■ EXERCISE: Write an exact copy of the entries below that leaves out all pictures.
━━━━━━━━
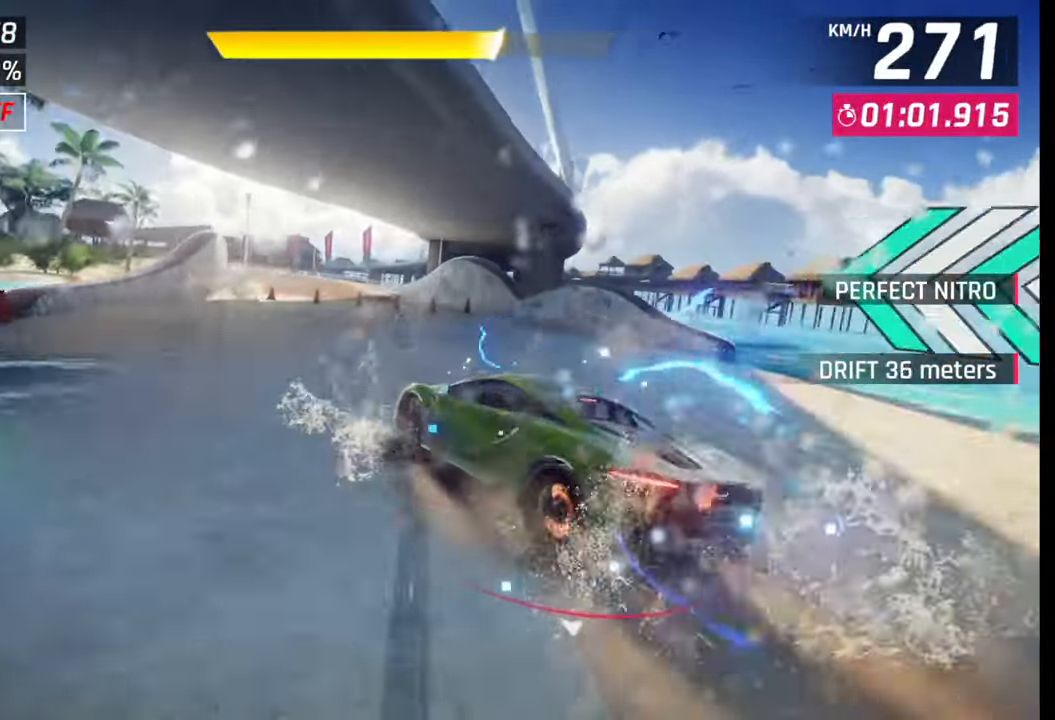
{"buttons": [], "left_stick": "center", "right_stick": "center", "events": [[433, "left_stick", "center"]]}
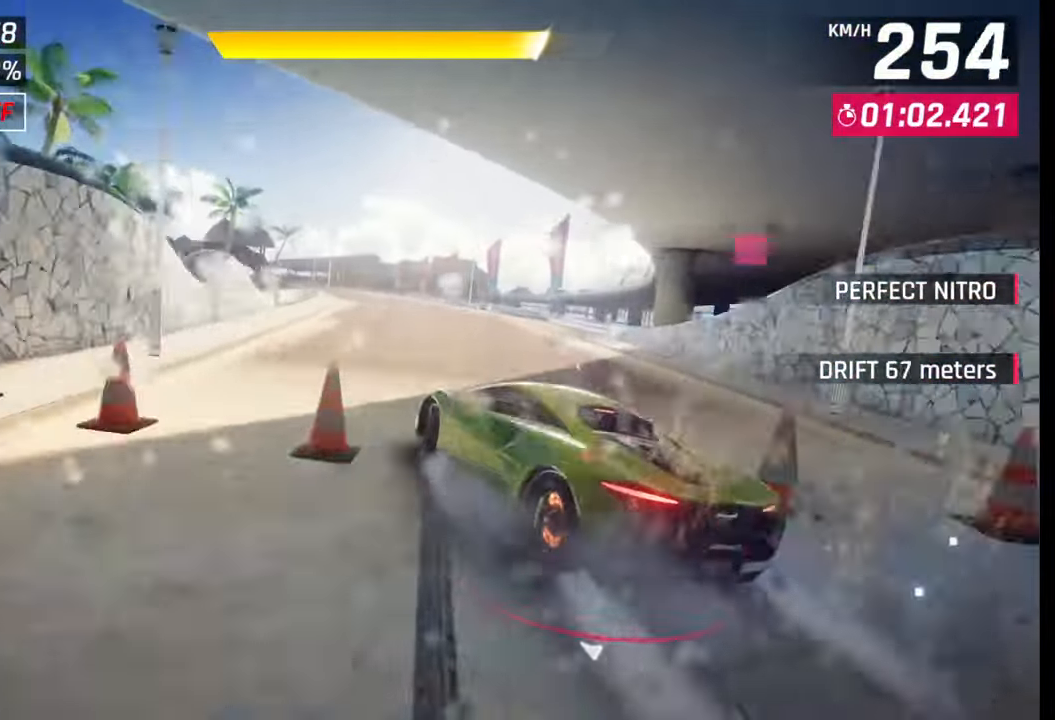
{"buttons": [], "left_stick": "center", "right_stick": "center", "events": [[117, "left_stick", "right"], [200, "left_stick", "center"]]}
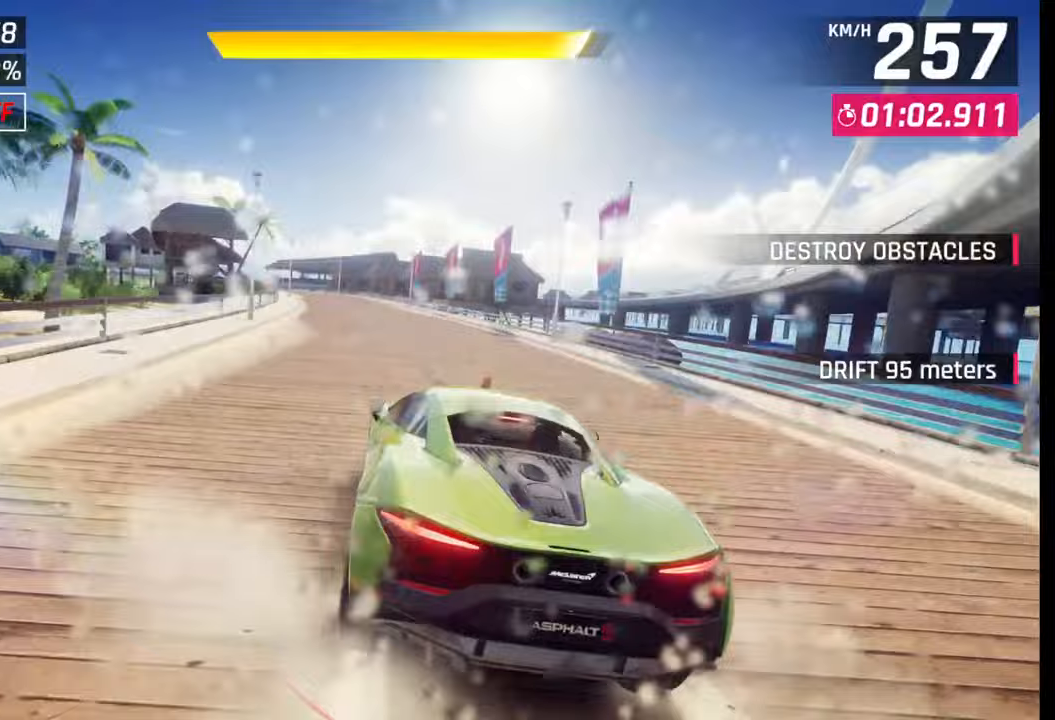
{"buttons": [], "left_stick": "left", "right_stick": "center", "events": [[100, "CROSS", "down"], [100, "R1", "down"], [167, "left_stick", "left"], [200, "R1", "up"], [217, "CROSS", "up"]]}
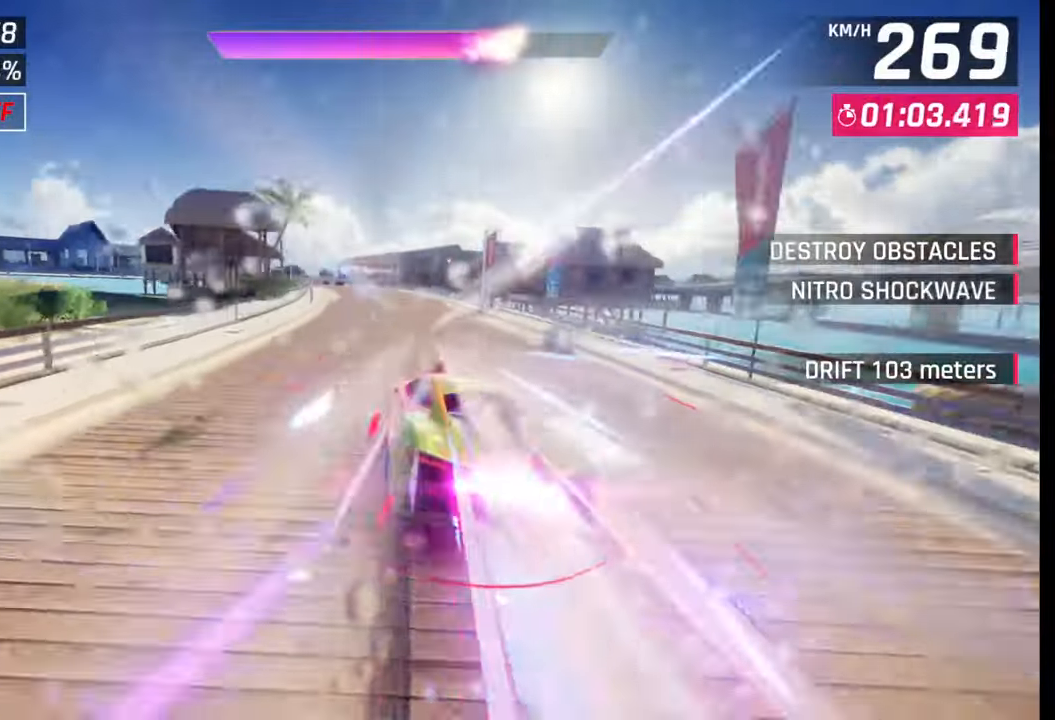
{"buttons": ["SQUARE"], "left_stick": "center", "right_stick": "center", "events": [[350, "left_stick", "center"], [500, "SQUARE", "down"]]}
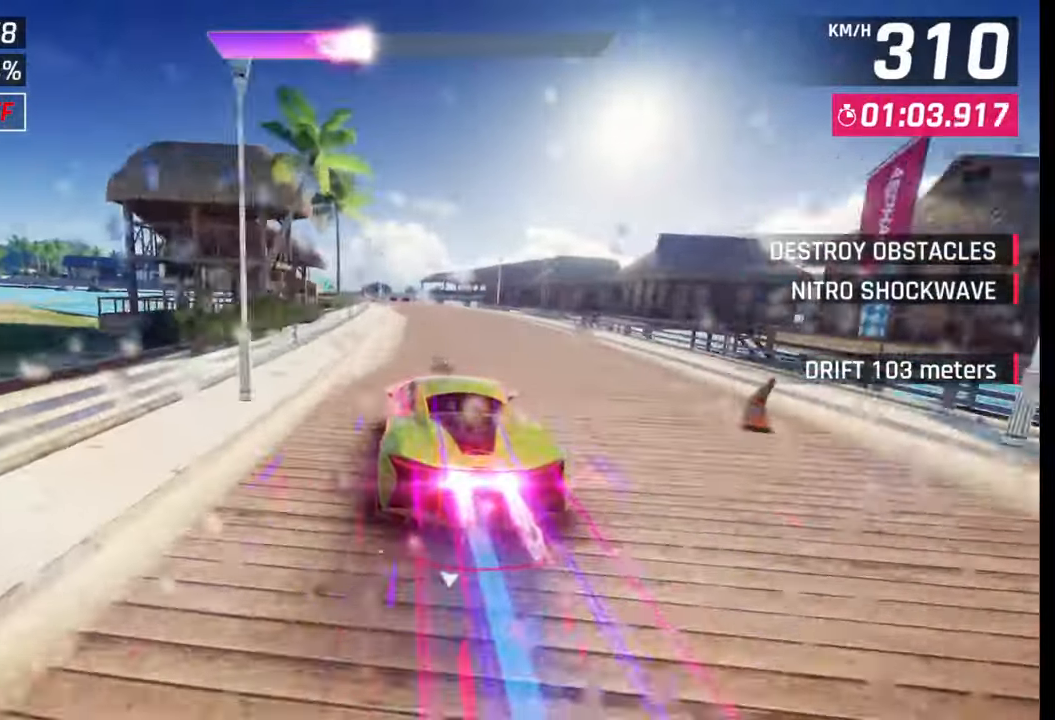
{"buttons": [], "left_stick": "left", "right_stick": "center", "events": [[117, "SQUARE", "up"], [383, "SQUARE", "down"], [450, "left_stick", "left"], [467, "SQUARE", "up"]]}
━━━━━━━━
■ REPLY TO THE EXERCISE:
{"buttons": [], "left_stick": "center", "right_stick": "center", "events": [[433, "left_stick", "center"]]}
{"buttons": [], "left_stick": "center", "right_stick": "center", "events": [[117, "left_stick", "right"], [200, "left_stick", "center"]]}
{"buttons": [], "left_stick": "left", "right_stick": "center", "events": [[100, "CROSS", "down"], [100, "R1", "down"], [167, "left_stick", "left"], [200, "R1", "up"], [217, "CROSS", "up"]]}
{"buttons": ["SQUARE"], "left_stick": "center", "right_stick": "center", "events": [[350, "left_stick", "center"], [500, "SQUARE", "down"]]}
{"buttons": [], "left_stick": "left", "right_stick": "center", "events": [[117, "SQUARE", "up"], [383, "SQUARE", "down"], [450, "left_stick", "left"], [467, "SQUARE", "up"]]}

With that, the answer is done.